BEGIN Extracted material

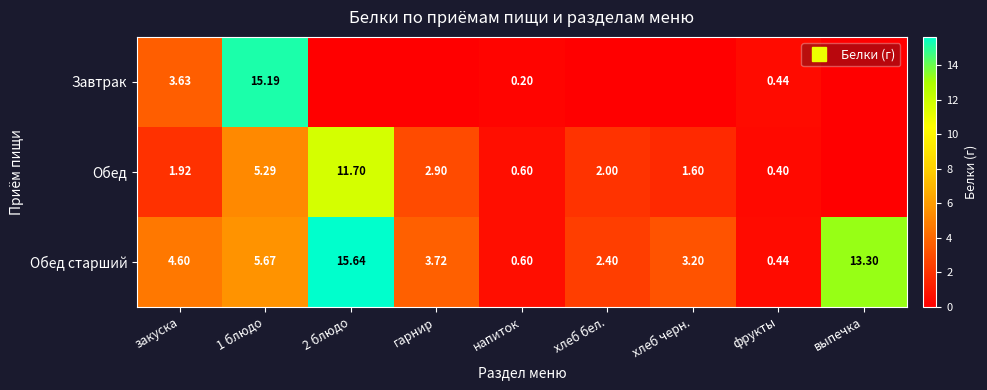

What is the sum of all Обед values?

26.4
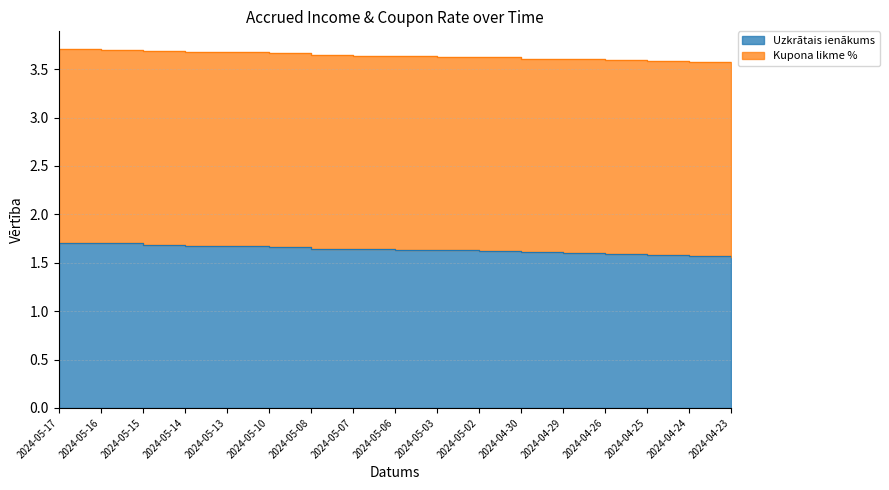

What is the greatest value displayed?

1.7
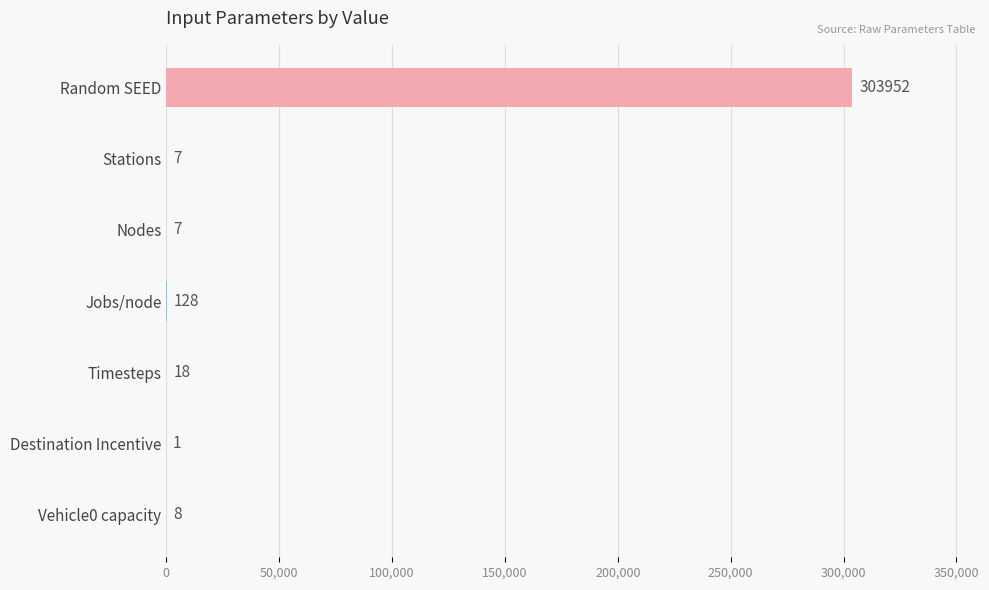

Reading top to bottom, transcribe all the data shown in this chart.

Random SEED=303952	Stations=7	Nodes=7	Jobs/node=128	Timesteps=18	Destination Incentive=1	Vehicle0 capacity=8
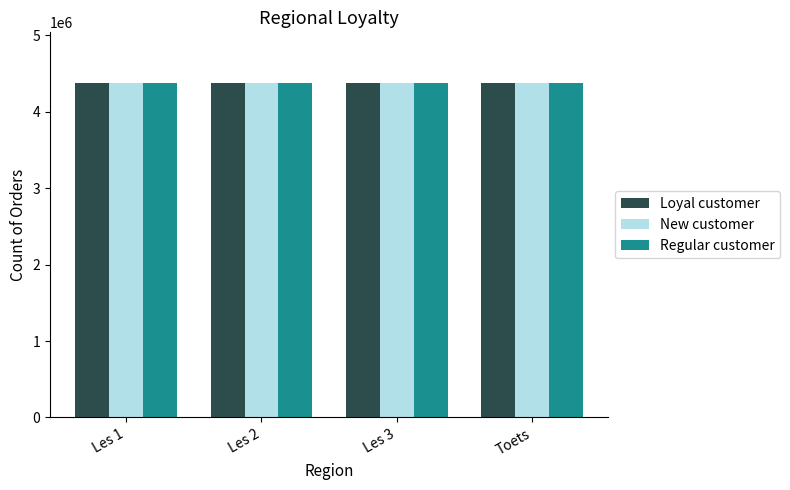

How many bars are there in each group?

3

END Extracted material

### [What to produce]
Rewrite the text of the items above as a numbered list with one line per entry. Skip the blank lines and leave out the pictures.

### [Your response]
1. What is the sum of all Обед values?
2. 26.4
3. What is the greatest value displayed?
4. 1.7
5. Reading top to bottom, transcribe all the data shown in this chart.
6. Random SEED=303952	Stations=7	Nodes=7	Jobs/node=128	Timesteps=18	Destination Incentive=1	Vehicle0 capacity=8
7. How many bars are there in each group?
8. 3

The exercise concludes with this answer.